• PROBLEM DETAILS
Reproduce every line of the material below exactly. No pictures belong in the copy.

• INFORMATION SUPPLIED
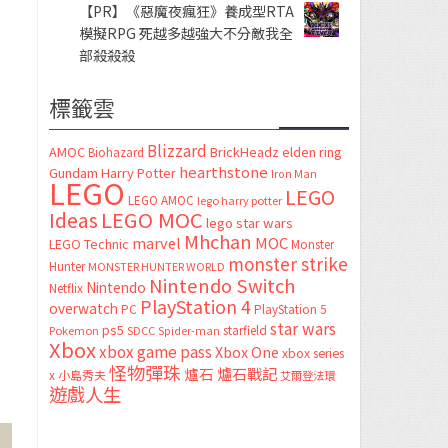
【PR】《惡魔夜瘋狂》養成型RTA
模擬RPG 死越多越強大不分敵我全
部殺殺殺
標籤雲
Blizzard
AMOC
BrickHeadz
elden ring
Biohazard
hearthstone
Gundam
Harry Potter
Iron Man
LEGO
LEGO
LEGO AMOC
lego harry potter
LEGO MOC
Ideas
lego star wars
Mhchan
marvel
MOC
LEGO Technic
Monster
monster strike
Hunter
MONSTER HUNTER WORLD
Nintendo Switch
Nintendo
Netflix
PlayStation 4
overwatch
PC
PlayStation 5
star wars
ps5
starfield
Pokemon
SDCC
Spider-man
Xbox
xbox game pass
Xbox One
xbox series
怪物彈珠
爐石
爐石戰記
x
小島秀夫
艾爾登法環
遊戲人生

• RESULT OF THIS EXERCISE
【PR】《惡魔夜瘋狂》養成型RTA
模擬RPG 死越多越強大不分敵我全
部殺殺殺
標籤雲
Blizzard
AMOC
BrickHeadz
elden ring
Biohazard
hearthstone
Gundam
Harry Potter
Iron Man
LEGO
LEGO
LEGO AMOC
lego harry potter
LEGO MOC
Ideas
lego star wars
Mhchan
marvel
MOC
LEGO Technic
Monster
monster strike
Hunter
MONSTER HUNTER WORLD
Nintendo Switch
Nintendo
Netflix
PlayStation 4
overwatch
PC
PlayStation 5
star wars
ps5
starfield
Pokemon
SDCC
Spider-man
Xbox
xbox game pass
Xbox One
xbox series
怪物彈珠
爐石
爐石戰記
x
小島秀夫
艾爾登法環
遊戲人生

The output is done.